Yes, she didn't agree with all of his decisions or commands. No daughter ever does fully agree with her father on everything, no matter how devoted or loved. There are things she wishes she could have done differently, words she yearns to be able to take back, decisions she would have changed. But in the end, she still loves him, and there's only one thing she would change. She would have him back with them now. She would never have allowed him to be taken, let alone killed by his own son of sorts, by her brother in a way. She knows Charles forgave Scott, but she knows, too, that neither he or any of them will ever be able to forgive him.

She presses her lips together. Thunder rattles the school. Whispers rise with the wind.
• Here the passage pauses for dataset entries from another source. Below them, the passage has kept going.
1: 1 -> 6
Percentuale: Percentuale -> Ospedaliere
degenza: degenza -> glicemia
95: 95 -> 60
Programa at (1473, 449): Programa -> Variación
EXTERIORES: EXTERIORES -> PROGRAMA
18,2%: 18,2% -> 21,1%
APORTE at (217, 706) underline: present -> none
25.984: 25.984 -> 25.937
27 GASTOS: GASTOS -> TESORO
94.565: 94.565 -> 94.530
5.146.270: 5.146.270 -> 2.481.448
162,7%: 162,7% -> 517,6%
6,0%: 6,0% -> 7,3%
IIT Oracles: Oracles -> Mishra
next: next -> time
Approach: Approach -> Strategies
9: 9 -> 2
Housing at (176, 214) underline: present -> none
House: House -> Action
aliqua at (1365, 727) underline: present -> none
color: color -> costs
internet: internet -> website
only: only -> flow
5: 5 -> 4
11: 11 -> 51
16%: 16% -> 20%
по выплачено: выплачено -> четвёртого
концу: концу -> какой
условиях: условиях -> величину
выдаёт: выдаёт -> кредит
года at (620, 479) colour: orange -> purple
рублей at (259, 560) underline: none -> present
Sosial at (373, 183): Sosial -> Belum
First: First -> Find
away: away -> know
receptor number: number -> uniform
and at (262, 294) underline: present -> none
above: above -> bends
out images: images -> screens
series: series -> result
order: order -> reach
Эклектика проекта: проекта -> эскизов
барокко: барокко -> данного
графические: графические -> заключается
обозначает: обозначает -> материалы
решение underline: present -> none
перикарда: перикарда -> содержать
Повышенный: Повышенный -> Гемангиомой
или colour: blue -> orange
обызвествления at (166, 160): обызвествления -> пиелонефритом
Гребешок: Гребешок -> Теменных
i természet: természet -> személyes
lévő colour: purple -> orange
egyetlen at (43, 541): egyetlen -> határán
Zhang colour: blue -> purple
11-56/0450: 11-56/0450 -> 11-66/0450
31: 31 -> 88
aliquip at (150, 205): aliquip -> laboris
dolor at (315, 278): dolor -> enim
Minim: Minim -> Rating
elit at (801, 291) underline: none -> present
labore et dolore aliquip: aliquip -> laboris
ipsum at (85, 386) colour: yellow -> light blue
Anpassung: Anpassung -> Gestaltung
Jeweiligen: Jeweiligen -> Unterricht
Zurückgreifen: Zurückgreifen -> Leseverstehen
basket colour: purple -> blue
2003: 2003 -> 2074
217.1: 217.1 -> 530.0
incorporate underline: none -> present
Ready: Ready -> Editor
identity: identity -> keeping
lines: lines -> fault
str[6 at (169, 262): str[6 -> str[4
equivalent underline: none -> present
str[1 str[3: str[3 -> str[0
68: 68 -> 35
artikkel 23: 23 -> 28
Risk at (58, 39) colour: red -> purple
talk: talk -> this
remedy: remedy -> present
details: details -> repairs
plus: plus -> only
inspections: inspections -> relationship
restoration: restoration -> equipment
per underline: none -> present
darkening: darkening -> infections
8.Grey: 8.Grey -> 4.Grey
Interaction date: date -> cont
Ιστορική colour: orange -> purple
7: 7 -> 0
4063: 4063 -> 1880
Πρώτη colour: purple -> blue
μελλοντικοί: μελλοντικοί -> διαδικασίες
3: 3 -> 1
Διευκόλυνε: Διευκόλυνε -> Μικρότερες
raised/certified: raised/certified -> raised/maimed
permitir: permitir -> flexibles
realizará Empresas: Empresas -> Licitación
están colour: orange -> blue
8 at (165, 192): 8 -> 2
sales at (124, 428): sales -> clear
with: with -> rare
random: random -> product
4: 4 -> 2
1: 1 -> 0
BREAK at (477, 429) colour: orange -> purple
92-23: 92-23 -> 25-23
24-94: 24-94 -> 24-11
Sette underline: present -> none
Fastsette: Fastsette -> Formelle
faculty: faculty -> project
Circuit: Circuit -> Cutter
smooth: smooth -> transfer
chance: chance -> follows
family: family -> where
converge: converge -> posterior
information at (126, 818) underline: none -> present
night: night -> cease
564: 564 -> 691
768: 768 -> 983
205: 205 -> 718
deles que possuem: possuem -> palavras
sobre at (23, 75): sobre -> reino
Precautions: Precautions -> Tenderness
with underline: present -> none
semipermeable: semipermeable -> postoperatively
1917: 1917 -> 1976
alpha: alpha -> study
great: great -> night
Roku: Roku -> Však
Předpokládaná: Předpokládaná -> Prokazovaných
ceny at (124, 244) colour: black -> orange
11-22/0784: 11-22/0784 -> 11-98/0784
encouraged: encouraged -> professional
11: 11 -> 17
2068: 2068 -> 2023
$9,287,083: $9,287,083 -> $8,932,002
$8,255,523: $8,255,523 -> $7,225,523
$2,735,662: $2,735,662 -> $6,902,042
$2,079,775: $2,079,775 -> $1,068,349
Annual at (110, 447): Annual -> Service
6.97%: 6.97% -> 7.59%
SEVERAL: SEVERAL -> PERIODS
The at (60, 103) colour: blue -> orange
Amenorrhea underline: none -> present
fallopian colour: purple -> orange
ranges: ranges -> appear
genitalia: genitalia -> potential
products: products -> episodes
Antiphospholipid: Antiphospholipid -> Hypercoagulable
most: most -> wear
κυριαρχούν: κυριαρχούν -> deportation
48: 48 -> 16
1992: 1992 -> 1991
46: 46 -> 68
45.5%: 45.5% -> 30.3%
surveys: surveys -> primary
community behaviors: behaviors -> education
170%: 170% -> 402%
Some one steps into her path, and Ororo opens her eyes to see Kurt standing there and looking at her calmly. His tail curls around his left leg, but his yellow eyes meet her blue orbs calmly and with as much patience as Charles ever possessed.

"I miss him too, liebchen," he tells her, "but he is happy now in Heaven." His tail's blade twitches, hinting that even though Charles is happy to be there, he is no happier than she that he is there instead of being with them.

"You saw him?"

"Ja. He is at peace," he offers quietly.

The storm builds. He opens his blue, furry arms, and she goes into them without hesitation. He bamfs them to her room, and there he holds her as she cries. The dying isn't the hard part of grief, they both know. The hardest is living without those you love, those who marked your life for the better and forever.